Foreign Secretary Yvette Cooper called the sentence "completely appalling and totally unjustifiable", adding that the Foreign Office would "pursue this case relentlessly with the Iranian government until we see Craig and Lindsay Foreman safely returned to the UK and reunited with their family."

In March 2026, Craig Foreman called on UK prime minister Keir Starmer to publicly state that he and his wife are innocent.

== Hostage diplomacy ==
Iran has detained foreign nationals on security-related charges on many occasions, a practice known as "hostage diplomacy", with detainees used as leverage in international relations. Advocates and former detainees urged the UK government to act swiftly to secure the Foremans' release, emphasizing the need for prompt and decisive action in such cases.
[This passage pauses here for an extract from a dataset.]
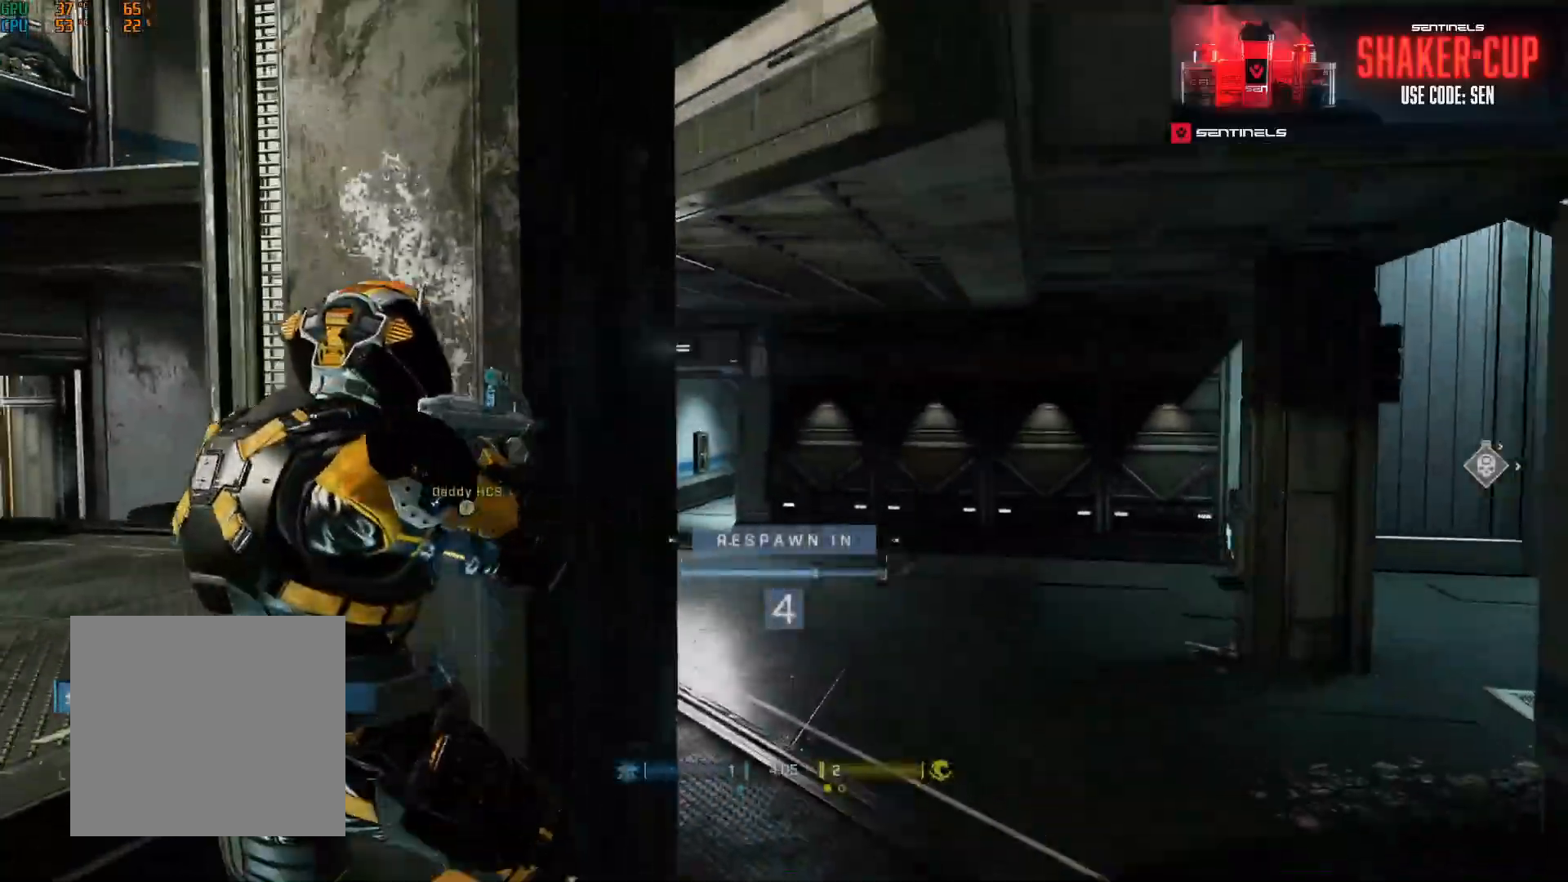
{"buttons": [], "left_stick": "center", "right_stick": "center", "events": []}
Ana Diamond, a British-Iranian dual-national and founder of the advocacy NGO Hostagesses Alliance, told Sky News shortly after the Foremans were detained that their arrest showed the West had failed to come up with a viable policy to counter Iran's hostage-taking practice.

== 2026 Iran war ==
As US-Israeli forces launched dozens of strikes against Iran since 28 February 2026, Evin prison is said to suffer damage due to the bombing around it. According to reports the couple is terrified inside the prison as bombs and explosions have been heard nearby.